De Bolívar se ha sostenido que era estéril, como don Mariano. El domingo 18 de mayo de 1828, descansando en su casa de Bucaramanga, le dijo a su edecán, el coronel Luis Perú de Lacroix, que tenía pruebas de lo contrario. Es decir, aténgase y no corra, papito. En cuarenta y siete años de vida se le cuentan 35 amantes. Dato que se queda muy corto frente al que suministra el genealogista Julio César García Vásquez: 46 mujeres y 23 hijos. Para no hablar de “las pretendidas”.

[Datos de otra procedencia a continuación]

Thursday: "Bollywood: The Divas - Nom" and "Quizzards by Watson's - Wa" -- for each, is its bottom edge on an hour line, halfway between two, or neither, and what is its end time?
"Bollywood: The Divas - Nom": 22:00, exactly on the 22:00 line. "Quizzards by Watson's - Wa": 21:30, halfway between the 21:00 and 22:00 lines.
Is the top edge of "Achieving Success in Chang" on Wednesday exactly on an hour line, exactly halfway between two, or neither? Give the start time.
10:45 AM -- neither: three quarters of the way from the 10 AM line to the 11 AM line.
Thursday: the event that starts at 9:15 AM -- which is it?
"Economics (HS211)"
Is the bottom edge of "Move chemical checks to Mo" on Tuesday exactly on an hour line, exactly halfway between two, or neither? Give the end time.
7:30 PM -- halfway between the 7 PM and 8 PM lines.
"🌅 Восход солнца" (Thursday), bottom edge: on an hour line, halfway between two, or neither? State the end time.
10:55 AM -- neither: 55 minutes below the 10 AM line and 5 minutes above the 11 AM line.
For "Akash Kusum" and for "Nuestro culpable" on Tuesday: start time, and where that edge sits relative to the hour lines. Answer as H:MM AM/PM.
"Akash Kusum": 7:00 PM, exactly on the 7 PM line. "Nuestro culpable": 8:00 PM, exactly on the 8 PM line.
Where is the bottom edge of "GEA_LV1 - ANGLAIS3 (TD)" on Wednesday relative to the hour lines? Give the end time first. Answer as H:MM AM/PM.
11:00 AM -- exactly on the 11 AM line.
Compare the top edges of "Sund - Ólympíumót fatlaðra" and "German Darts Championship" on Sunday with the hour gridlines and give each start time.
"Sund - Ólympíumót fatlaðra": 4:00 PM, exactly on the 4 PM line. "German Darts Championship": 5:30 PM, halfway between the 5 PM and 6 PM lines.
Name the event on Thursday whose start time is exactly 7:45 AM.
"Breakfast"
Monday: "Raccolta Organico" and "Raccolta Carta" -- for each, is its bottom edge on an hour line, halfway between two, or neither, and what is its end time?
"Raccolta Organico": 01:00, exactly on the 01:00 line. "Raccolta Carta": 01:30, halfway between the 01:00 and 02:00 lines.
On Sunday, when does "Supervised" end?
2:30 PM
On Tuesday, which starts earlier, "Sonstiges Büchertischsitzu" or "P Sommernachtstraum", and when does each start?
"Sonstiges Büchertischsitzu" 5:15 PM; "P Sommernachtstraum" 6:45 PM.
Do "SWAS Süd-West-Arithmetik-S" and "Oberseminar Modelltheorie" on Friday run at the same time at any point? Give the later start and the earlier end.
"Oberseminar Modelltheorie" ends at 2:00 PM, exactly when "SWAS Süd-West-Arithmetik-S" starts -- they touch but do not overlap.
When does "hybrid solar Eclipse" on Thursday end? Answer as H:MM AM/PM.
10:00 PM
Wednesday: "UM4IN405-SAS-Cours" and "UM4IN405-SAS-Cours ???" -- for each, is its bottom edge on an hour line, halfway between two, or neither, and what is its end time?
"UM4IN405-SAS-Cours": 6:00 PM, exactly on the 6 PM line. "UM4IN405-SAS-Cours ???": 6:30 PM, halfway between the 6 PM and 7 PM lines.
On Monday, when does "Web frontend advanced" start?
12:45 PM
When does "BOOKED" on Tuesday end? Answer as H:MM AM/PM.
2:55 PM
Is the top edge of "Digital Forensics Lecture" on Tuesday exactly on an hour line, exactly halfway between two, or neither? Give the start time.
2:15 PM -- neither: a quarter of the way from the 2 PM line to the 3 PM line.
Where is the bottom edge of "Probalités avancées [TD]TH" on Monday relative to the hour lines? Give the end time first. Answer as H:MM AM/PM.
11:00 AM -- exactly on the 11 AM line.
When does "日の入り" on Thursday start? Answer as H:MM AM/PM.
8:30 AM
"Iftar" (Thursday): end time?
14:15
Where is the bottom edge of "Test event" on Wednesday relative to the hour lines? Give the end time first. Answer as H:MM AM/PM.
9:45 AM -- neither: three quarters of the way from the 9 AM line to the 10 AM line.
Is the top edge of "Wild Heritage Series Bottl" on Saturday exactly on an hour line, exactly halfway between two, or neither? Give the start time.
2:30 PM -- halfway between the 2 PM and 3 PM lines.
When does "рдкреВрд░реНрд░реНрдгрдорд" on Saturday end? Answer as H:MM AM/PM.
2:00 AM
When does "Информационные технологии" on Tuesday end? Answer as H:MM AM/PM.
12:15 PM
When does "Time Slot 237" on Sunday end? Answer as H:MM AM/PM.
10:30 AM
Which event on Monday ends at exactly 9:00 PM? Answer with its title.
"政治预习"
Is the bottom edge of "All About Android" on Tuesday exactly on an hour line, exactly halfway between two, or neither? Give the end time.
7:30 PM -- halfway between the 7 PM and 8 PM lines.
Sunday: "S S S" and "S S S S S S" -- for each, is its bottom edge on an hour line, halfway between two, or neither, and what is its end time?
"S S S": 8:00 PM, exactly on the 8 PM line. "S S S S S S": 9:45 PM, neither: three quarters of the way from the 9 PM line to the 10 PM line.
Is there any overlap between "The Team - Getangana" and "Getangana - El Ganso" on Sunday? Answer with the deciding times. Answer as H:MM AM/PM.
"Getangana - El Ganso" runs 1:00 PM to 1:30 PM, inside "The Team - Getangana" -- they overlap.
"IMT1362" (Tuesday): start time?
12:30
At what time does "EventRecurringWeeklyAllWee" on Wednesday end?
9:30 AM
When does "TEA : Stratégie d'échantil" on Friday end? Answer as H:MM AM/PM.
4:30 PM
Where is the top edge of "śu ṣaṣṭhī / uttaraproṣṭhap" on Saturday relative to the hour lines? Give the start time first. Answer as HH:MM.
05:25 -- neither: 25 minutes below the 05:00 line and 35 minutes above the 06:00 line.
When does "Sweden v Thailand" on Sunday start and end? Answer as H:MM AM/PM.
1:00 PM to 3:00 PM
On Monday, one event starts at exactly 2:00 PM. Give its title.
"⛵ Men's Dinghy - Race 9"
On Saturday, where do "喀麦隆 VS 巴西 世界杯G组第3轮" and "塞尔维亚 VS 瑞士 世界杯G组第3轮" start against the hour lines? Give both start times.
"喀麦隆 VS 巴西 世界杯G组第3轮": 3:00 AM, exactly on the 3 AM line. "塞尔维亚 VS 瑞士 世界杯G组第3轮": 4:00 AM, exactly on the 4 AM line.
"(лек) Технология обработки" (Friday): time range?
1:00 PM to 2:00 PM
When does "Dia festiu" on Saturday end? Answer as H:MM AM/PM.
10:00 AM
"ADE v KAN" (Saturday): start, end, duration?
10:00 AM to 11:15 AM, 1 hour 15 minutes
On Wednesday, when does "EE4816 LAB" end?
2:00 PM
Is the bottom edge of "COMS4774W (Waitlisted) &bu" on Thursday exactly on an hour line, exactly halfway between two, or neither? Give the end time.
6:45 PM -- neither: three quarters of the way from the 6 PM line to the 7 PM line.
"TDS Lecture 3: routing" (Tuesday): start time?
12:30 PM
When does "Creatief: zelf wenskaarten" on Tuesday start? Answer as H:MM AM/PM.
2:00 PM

Para cerrar este periplo por la vida y andanzas de Simón Bolívar y su hija, hay que decir que ella, además de ser una mujer brillante, erguida al reconocimiento desde el mismo barro de la adversidad, y una escritora prolija y seductora, era bonita. Muy bella. Ojos oscuros, cabello largo. Y su temperamento “era el de una española, caprichosa, la verdadera personificación de Carmen”, según uno de sus biógrafos. Otro cronista la define como “hija de los rayos de luz y de las sombras”. El académico colombiano Carlos Mejía Gutiérrez, que le ha metido el diente al asunto, señala: “es más parecida a Bolívar que a su pretendido padre”. Ese árbol genealógico toca tierra patria, pues Alina, la hija del pintor Paul Gauguin, nieta de Flora y bisnieta de “Minette”, casó con el colombiano Juan Nepomuceno Uribe. Pero esa es otra historia.
Por ahora, colorín colorado, “La hija de Bolívar” se ha acabado.